In dit hoofdstuk is de procedure van het bestemmingsplan beschreven. In de eerste plaats is een toelichting gegeven van de verschillende stappen die in het algemeen in een bestemmingsplanprocedure onderscheiden kunnen worden. Vervolgens zijn de resultaten van de doorlopen stappen in de procedure van bestemmingsplan 'Klein Veluwe'.
Een bestemmingsplan kent de volgende procedurestappen:
Het ontwerp bestemmingsplan wordt behandeld in de vergadering van het college van burgemeester en wethouders. Een ontwerp bestemmingsplan ligt vervolgens gedurende zes weken ter inzage met de mogelijkheid tot het indienen van zienswijzen.
De gemeenteraad heeft het bestemmingsplan vastgesteld gedurende de raadvergadering van 9 februari 2022. Het plan is ongewijzigigd vastgesteld.
Nadat de gemeenteraad het bestemmingsplan heeft vastgesteld, wordt het besluit tot vaststelling bekend gemaakt. Daarna bestaat nog de mogelijkheid tot het indienen van een beroepsschrift bij de Afdeling Bestuursrechtspraak van de Raad van State.

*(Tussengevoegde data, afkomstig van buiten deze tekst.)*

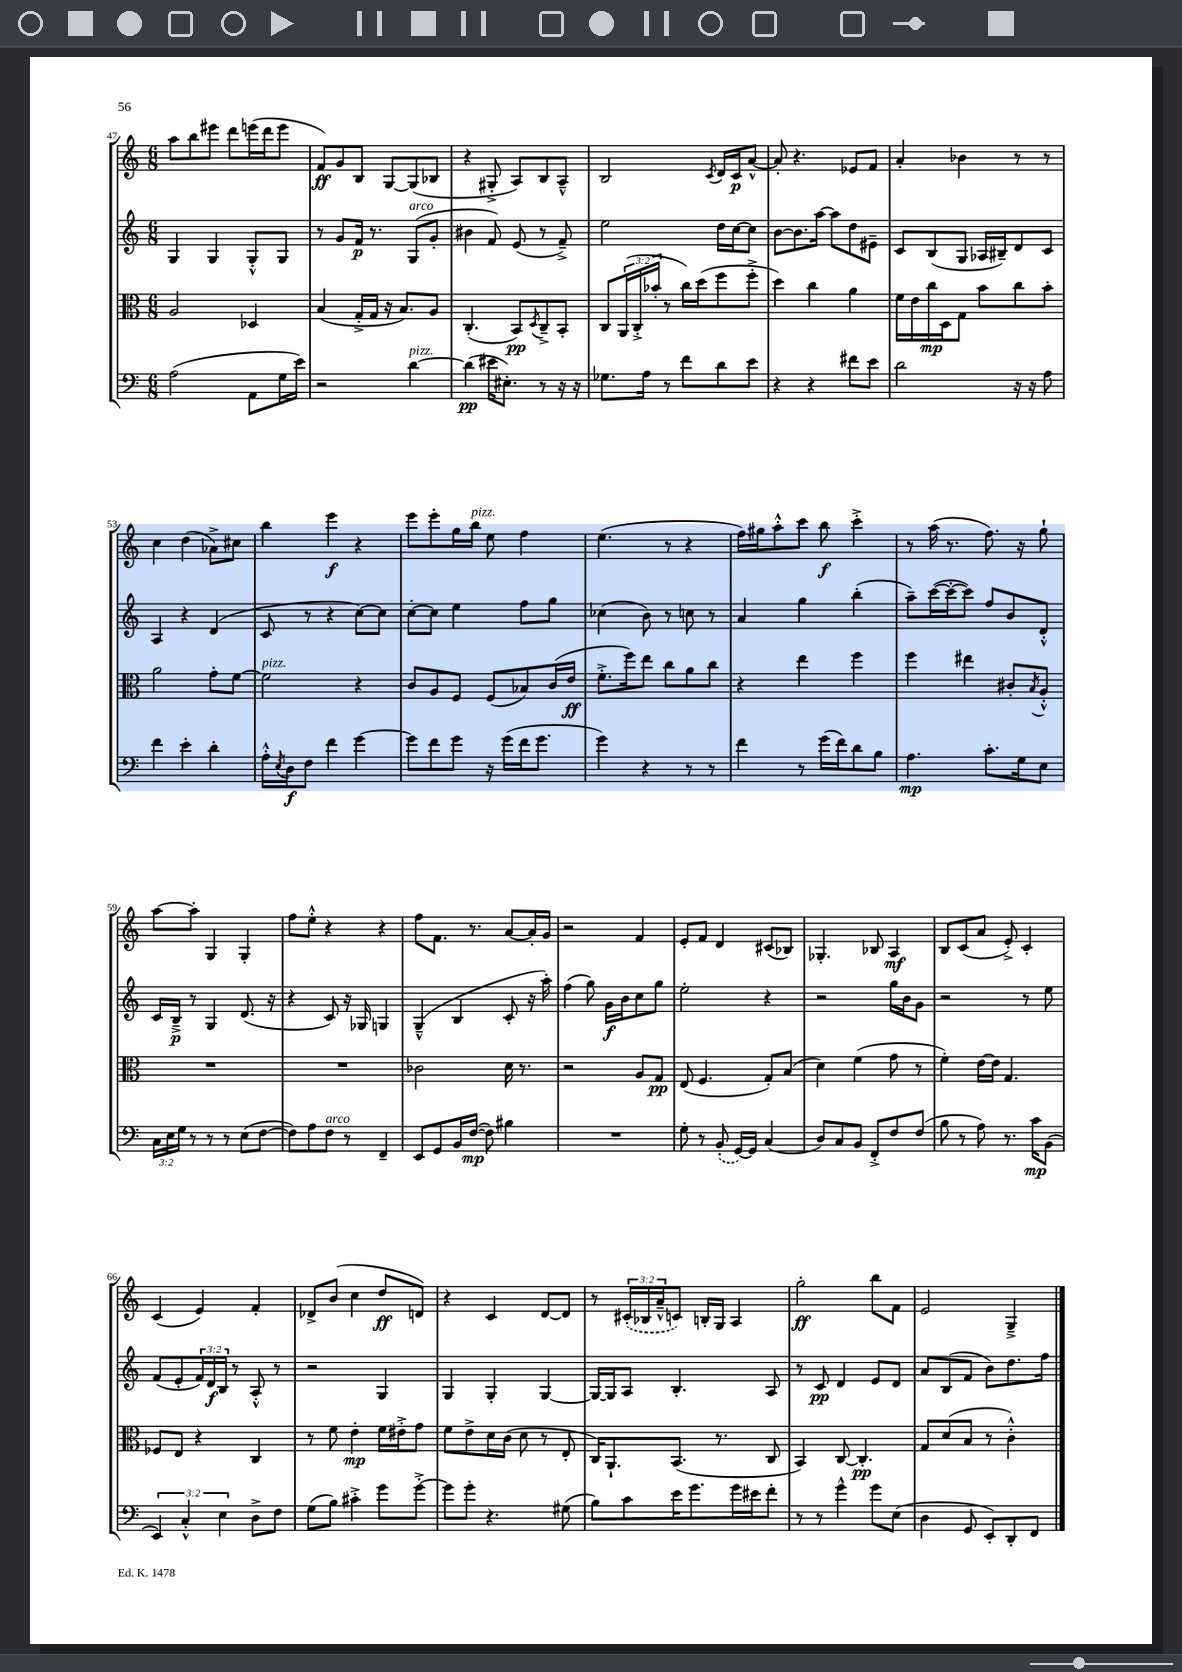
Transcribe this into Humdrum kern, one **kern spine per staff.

**kern	**kern	**kern	**kern
*staff4	*staff3	*staff2	*staff1
*clefF4	*clefC3	*clefG2	*clefG2
*k[]	*k[]	*k[]	*k[]
*M6/8	*M6/8	*M6/8	*M6/8
(2A	2A	4G	8aa
.	.	.	8bb
.	.	4G	8eee#
.	.	.	8ddd
8AA	4D-	8G'^^	(16eee
.	.	.	16ddd
16G	.	8G	8eee
16e)	.	.	.
=	=	=	=
2r	(4B	8r	8f)
.	.	8g	8g
.	16G'^	16f	8B
.	16G	8.r	.
.	16r	.	[8G
.	8.B)	.	.
[4d	.	(8G	(8G]
.	8A	8g'	8B-
=	=	=	=
(4d]	(4.C'	4b#	4r
16e#	.	8f)	8G#'^
8.E#')	.	.	.
.	8BB)	(8e	8A)
.	8qD	.	.
8r	8C~^	8r	8B
16r	8BB'	8f~^)	8A~^^
16r	.	.	.
=	=	=	=
8.G-	8C	2ee	2B
.	(24AA	.	.
.	24C'^	.	.
16A	.	.	.
.	24b-'	.	.
8r	8r	.	.
8f	16cc)	.	.
.	(16dd	.	.
.	.	.	8qc
8d	8ff	16dd	16d
.	.	[16cc	16c
8e	8ff'^	8cc]	[8a^^
=	=	=	=
4r	4dd)	[8b	8a']
.	.	8.b]	4.r
4r	4cc	.	.
.	.	[16aa	.
.	.	8aa]	.
8f#	4a	8dd	8e-
8e	.	8e#~	8f
=	=	=	=
2d	16f	8c	4a'
.	16e	.	.
.	16cc	(8B	.
.	16D	.	.
.	8G	8G	4b-
.	8b	16A-	.
.	.	16B#~)	.
16r	8cc	8d	8r
16r	.	.	.
8A	8b'	8c	8r
=	=	=	=
4f	2a	4A	4cc
4e'	.	4r	(4dd
4d'	8g'	(4d	8a-^)
.	[8f	.	8cc#
=	=	=	=
16A'^^	2f]	8c	4bb
8qE	.	.	.
16D	.	.	.
8F	.	8r	.
4f	.	4r	4eee
[4g	4r	[8cc)	4r
.	.	8cc]	.
=	=	=	=
8g]	8c	[8cc'	8eee
8f	8A	8cc]	8eee'
8g	8F	4ee	16gg
.	.	.	16bb
16r	(8F	.	8ee
(16g	.	.	.
16f	8B-)	8ff	4ff
8.g	.	.	.
.	(16c	8gg	.
.	16e	.	.
=	=	=	=
4g)	8.f'^	(4cc-	(4.ee
.	16ff)	.	.
4r	8ee	8b)	.
.	8cc	8r	8r
8r	8a	8cc	4r
8r	8cc	8r	.
=	=	=	=
4f	4r	4a	16ff)
.	.	.	16gg#
.	.	.	8aa'^^
8r	4ee	4gg	8ccc
(16g	.	.	8bb
16f)	.	.	.
8d	4ff	(4bb'	4ccc'^
8B	.	.	.
=	=	=	=
4.A	4ff	8aa~)	8r
.	.	([16ccc	(16aa
.	.	16ccc'_	8.r
.	4ee#	8ccc])	.
8.c'	.	8ff	8.ff)
.	8c#'	8b	.
16G	.	.	16r
.	8qB	.	.
8E	8A'^^	8d'^^	8gg`
=	=	=	=
24C	2.r	16c	[8aa
24E	.	.	.
.	.	16B~^	.
24G	.	.	.
8r	.	8r	8aa']
8r	.	4G	4G
8r	.	.	.
(8E	.	(8.d	4G'
[8F	.	.	.
.	.	16r	.
=	=	=	=
8F])	2.r	4r	8ff
8A	.	.	8ee'^^
8F	.	8c)	4r
8r	.	16r	.
.	.	16G-	.
4FF~	.	4G	4r
=	=	=	=
8EE	2c-	(4G~^^	8ff
8GG	.	.	8.f
16BB	.	4B	.
([16F	.	.	8.r
8F])	.	.	.
4B#	16d	8c'	[8a
.	8.r	.	.
.	.	16r	16a']
.	.	16aa')	16g
=	=	=	=
2.r	2r	(4ff	2r
.	.	8gg)	.
.	.	16g	.
.	.	16b	.
.	8A	8cc	4f
.	8G	8gg	.
=	=	=	=
8G'	(8E	2ee'	8e'
8r	4.F	.	8f
(8BB'	.	.	4d
[16GG)	.	.	.
16GG]	.	.	.
(4C	8G')	4r	(8c#
.	(8B	.	8B-)
=	=	=	=
8D)	4d)	2r	4.G-'
8C	.	.	.
8BB	(4f	.	.
8FF'^	.	.	8B-
8F	8g	16gg	4A
.	.	16b	.
(8F	8r	8g	.
=	=	=	=
8B	4f')	2r	8B
8r	.	.	(8c
8A)	[16e	.	8a
.	16e]	.	.
8.r	4.G	.	8e'^)
.	.	8r	4c'
16c	.	.	.
(8BB	.	8ee	.
=	=	=	=
6EE)	8F-	(8f	(4c
.	8E	8e'	.
6C'^^	.	.	.
.	4r	24f)	4e)
.	.	24d	.
6E	.	24B	.
.	.	8r	.
8D^	4C	8A'^^	4f'
8F	.	8r	.
=	=	=	=
(8G	8r	2r	8d-^
8B)	8f	.	(8b
4c#'^	4e'	.	4cc
8g	16f	4G	8dd
.	16e#'^	.	.
[8g'^	8g	.	8d)
=	=	=	=
8g]	8f	4G	4r
8g'	8e^	.	.
4.r	16d	4G'	4c
.	(16c	.	.
.	8d	.	.
.	8r	[4G	[8d
(8G#	8E'	.	8d]
=	=	=	=
8B)	16C)	16G_	8r
.	8.AA`	16G]	.
8c	.	8A	(24c#'
.	.	.	24B-
.	.	.	24a~^^
16e	(8.BB	4.B'	8c)
8.g	.	.	.
.	.	.	16B'
.	8.r	.	16G
16g	.	.	4A
16e#	.	.	.
8f'	8C	8A	.
=	=	=	=
8r	4BB)	8r	2gg'
8r	.	8c	.
4g^^	[8C	4d	.
.	4.C']	.	.
8g	.	8e	8bb
(8E	.	8d	8f
=	=	=	=
4D	8G	8a	2e
.	(8d	(8B	.
8GG	8B	8f	.
8EE')	8r	8b)	.
8DD'	4c'^^)	8.dd	4G~^
8FF	.	.	.
.	.	16ff	.
==	==	==	==
*-	*-	*-	*-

Het ontwerpbestemmingsplan is in verband met het vooroverleg naar diverse instanties gestuurd, te weten de provincie Gelderland en het Waterschap Vallei en Veluwe.
De initiatiefnemers van het plan hebben omwonenden per email en persoonlijk geïnformeerd over het plan. Tevens heeft er op 30 november 2021 een digitale inloopbijeenkomst plaatsgevonden.
Het ontwerp van het bestemmingsplan 'Kawoepersteeg 28-30A' heeft vanaf 27 oktober 2021 gedurende zes weken ter inzage gelegen. Tijdens deze periode zijn geen zienswijzen ingediend.